The canine composes its menu with small mammals, fruits, amphibians, insects, crustaceans, birds and carrion. Its omnivorous diet varies depending on resource availability and season. Observing its droppings is very revealing of its opportunistic behavior. For example, in one Venezuelan site, land crabs represent the bulk of its diet during the rainy season; in the wetlands of Ibera (Argentina), they are aquatic birds; in the eastern Colombian Andes, above 2600m altitude, vertebrates constitute the most consumed food; finally, in the wooded savannahs of the Marajo lowlands (Brazil), cultivated and wild fruits as well as insects provide almost all of its meals. By studying the diet of the savannah fox, other particularities were noted:

some specimens ingest small stones from gravel pits, probably as mineral sources (the Marajó region, Brazil); Individuals hide their food and mark it with their urine; The presence of germinating seeds in its droppings indicates that the species contributes to the regeneration of the forest ecosystem. What is his hunting technique?

A nocturnal species, the savannah fox begins to become active at dusk on a home range measuring less than 1 km². The rest of the time, it rests on the ground in dense undergrowth or in the burrows of other animals (like that of the armadillo). The mammal often moves alone or in pairs, sometimes accompanied by 2 to 3 juveniles (its young). Pack hunting is rare but the crab-eating fox can tolerate the presence of conspecifics in a site where food is abundant and easily accessible (turtle eggs, fruits, termites, large carrion, etc.). We thus notice that the canine is readily more territorial in the dry season (less food) than in the rainy season.

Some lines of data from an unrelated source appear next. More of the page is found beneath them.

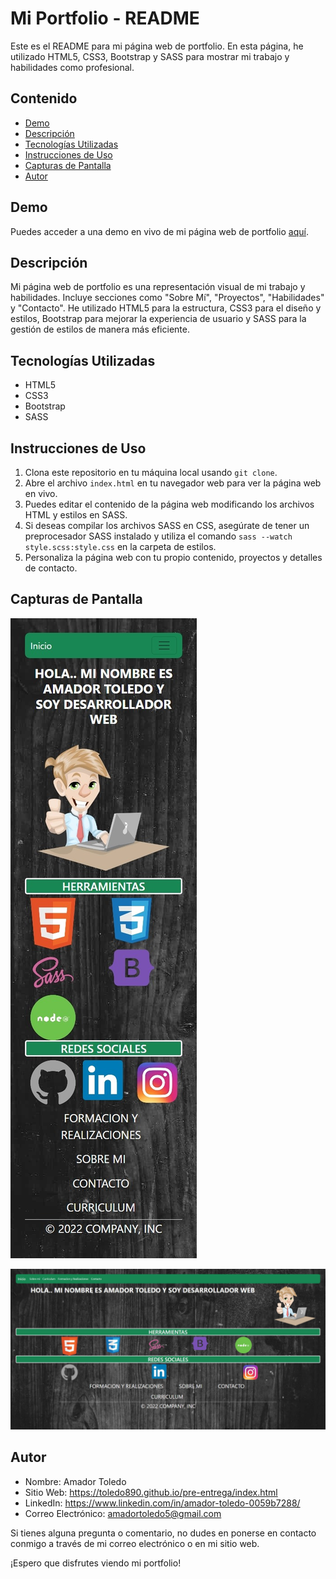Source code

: # Mi Portfolio - README

Este es el README para mi página web de portfolio. En esta página, he utilizado HTML5, CSS3, Bootstrap y SASS  para mostrar mi trabajo y habilidades como profesional.

## Contenido

- [Demo](#demo)
- [Descripción](#descripción)
- [Tecnologías Utilizadas](#tecnologías-utilizadas)
- [Instrucciones de Uso](#instrucciones-de-uso)
- [Capturas de Pantalla](#capturas-de-pantalla)
- [Autor](#autor)

## Demo

Puedes acceder a una demo en vivo de mi página web de portfolio [aquí](https://toledo890.github.io/PF--TOLEDO/).

## Descripción

Mi página web de portfolio es una representación visual de mi trabajo y habilidades. Incluye secciones como "Sobre Mí", "Proyectos", "Habilidades" y "Contacto". He utilizado HTML5 para la estructura, CSS3 para el diseño y estilos, Bootstrap para mejorar la experiencia de usuario y SASS para la gestión de estilos de manera más eficiente.

## Tecnologías Utilizadas

- HTML5
- CSS3
- Bootstrap
- SASS

## Instrucciones de Uso

1. Clona este repositorio en tu máquina local usando `git clone`.
2. Abre el archivo `index.html` en tu navegador web para ver la página web en vivo.
3. Puedes editar el contenido de la página web modificando los archivos HTML y estilos en SASS.
4. Si deseas compilar los archivos SASS en CSS, asegúrate de tener un preprocesador SASS instalado y utiliza el comando `sass --watch style.scss:style.css` en la carpeta de estilos.
5. Personaliza la página web con tu propio contenido, proyectos y detalles de contacto.

## Capturas de Pantalla

![Captura de Pantalla 1](./assets/images/captura%20mobile.jpeg)

![Captura de Pantalla 2](./assets/images/captura%20pc.jpeg)

## Autor

- Nombre: Amador Toledo
- Sitio Web: https://toledo890.github.io/pre-entrega/index.html
- LinkedIn: https://www.linkedin.com/in/amador-toledo-0059b7288/
- Correo Electrónico: amadortoledo5@gmail.com

Si tienes alguna pregunta o comentario, no dudes en ponerse en contacto conmigo a través de mi correo electrónico o en mi sitio web.

¡Espero que disfrutes viendo mi portfolio!
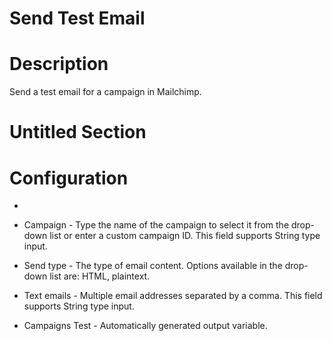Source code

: ﻿# Send Test Email

# Description

Send a test email for a campaign in Mailchimp.

# Untitled Section

# Configuration

* 
* Campaign - Type the name of the campaign to select it from the drop-down list or enter a custom campaign ID. This field supports String type input.
* Send type - The type of email content. Options available in the drop-down list are: HTML, plaintext.
* Text emails - Multiple email addresses separated by a comma. This field supports String type input.





* Campaigns Test - Automatically generated output variable.

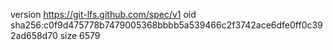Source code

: version https://git-lfs.github.com/spec/v1
oid sha256:c0f9d475778b7479005368bbbb5a539466c2f3742ace6dfe0ff0c392ad658d70
size 6579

How does the savannah fox reproduce?

The breeding period varies depending on the distribution of the savannah fox. For example, litters have been observed between June and December in Brazil; between December and February in the Venezuelan plains and throughout the year elsewhere in Venezuela. In the wild, this monogamous species reproduces only once a year and up to twice in captivity, at intervals of 7 to 8 months. Following a gestation of approximately 56 days, between 3 and 6 young are born blind and deaf. Weighing between 120 and 160g, they are immediately breastfed by their mother and open their eyes after 14 days.

How are savannah fox cubs raised?

It is only between the 16th and 20th day that the parents bring solid food within reach (while the teeth grow). The diet then becomes mixed because breastfeeding lasts approximately 90 days. After 1 month, the pups leave the den intermittently and more frequently from the 45th day, when they display the color of the adult coat. Weaning occurs at the age of 5 months and sexual maturity is reached shortly before their first birthday. The young disperse at the age of 18 to 24 months. However, even when dispersed, they return to their parents during breeding periods, suggesting in this species close social bonds between siblings.

Is the savannah fox an endangered species?

As adults, the canine has few predators, but the fox cubs are coveted by jaguars, pumas, wolves and certain birds of prey. The savannah fox is not hunted or poached because its short, rough fur has little commercial value. When it attacks poultry and lambs, the mammal can be the subject of illegal slaughter by angry breeders. In certain regions, the crab-eating fox is also a victim of car traffic. The main known threat to this species comes from a pathogenic infection transmitted by unvaccinated domestic dogs (in Brazil, the two canines come together while scavenging for rubbish in landfills). The savannah fox is listed in Appendix II of the Washington Convention (CITES) and in the “least concern” category on the Red List of the International Union for Conservation of Nature (IUCN). The species is not considered endangered and does not benefit from protection measures in the countries where it lives.